The study found a 40 percent response rate in patients receiving the low dose antibody in combination with chemotherapy. Response rate means their tumors reduced in size by 50 percent or more, Bergsland said. Twenty-four percent of those enrolled in the high dose group responded to the treatment. And 17 percent of the patients on chemotherapy alone had shrinkage in tumors.

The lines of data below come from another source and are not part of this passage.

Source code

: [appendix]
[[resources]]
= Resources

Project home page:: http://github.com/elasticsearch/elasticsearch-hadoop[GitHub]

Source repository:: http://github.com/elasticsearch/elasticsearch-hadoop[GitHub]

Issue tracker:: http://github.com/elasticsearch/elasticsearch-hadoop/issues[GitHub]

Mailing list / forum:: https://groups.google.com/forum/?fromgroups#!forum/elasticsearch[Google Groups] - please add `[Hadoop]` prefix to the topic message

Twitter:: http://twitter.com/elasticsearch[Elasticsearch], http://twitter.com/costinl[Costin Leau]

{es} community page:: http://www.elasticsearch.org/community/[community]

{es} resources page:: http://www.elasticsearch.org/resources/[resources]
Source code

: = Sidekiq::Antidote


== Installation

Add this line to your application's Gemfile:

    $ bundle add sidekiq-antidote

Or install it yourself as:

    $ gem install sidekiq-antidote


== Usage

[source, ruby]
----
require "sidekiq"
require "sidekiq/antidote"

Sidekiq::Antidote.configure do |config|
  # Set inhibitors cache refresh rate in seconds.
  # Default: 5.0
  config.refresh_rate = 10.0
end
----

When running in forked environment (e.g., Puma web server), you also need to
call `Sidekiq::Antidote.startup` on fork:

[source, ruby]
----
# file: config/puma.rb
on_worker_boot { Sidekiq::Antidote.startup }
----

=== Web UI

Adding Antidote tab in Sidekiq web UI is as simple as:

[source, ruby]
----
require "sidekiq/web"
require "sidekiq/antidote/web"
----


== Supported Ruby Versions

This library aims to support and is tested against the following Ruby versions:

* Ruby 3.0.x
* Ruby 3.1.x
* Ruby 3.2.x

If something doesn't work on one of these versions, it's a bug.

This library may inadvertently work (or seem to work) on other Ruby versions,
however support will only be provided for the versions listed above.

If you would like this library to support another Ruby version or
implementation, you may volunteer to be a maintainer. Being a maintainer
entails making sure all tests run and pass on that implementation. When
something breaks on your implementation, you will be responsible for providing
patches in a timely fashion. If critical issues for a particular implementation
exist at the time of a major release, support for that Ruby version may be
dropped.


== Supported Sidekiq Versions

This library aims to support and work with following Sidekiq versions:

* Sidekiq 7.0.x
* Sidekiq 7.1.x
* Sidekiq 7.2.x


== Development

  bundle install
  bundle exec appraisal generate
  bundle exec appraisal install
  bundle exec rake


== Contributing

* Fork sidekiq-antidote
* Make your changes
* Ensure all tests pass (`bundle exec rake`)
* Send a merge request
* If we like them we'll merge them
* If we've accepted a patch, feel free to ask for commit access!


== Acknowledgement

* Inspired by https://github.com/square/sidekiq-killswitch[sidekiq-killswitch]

Time to disease progression, or the time it takes for the disease to worsen, was nine months in the low dose group and about seven months in the high dose group. Patients receiving just chemotherapy had a time to disease progression of about five months.

There was also a trend toward increased survival in patients taking the antibody. Median survival, or half of the patients, survived for about 14 months in the chemotherapy-only group. For those in the high dose group median survival was about 16 months. More than half of the patients in the low dose group were alive at about 17 months.

Investigators are not sure why the lower dose of the anti-VEGF seems to produce better results, Bergsland said.

"While it is not clear why low-dose rhuMAb VEGF appears to be more active than the high dose, both arms of the study seemed to show increased benefit compared to the control," Bergsland said.

Other investigators are H. Hurwitz, Duke University, Durham, NC; Louis Fehrenbacher, Kaiser Permanente, Vallejo, CA; N.J Meropol, Fox Chase Cancer Center, Philadelphia, PA; William Novotny, Genentech Inc., South San Francisco, CA; Farooz Kabbinavar, University of California, Los Angeles; J. Gaudreault; G. Lieberman. Genentech Inc. funded the study.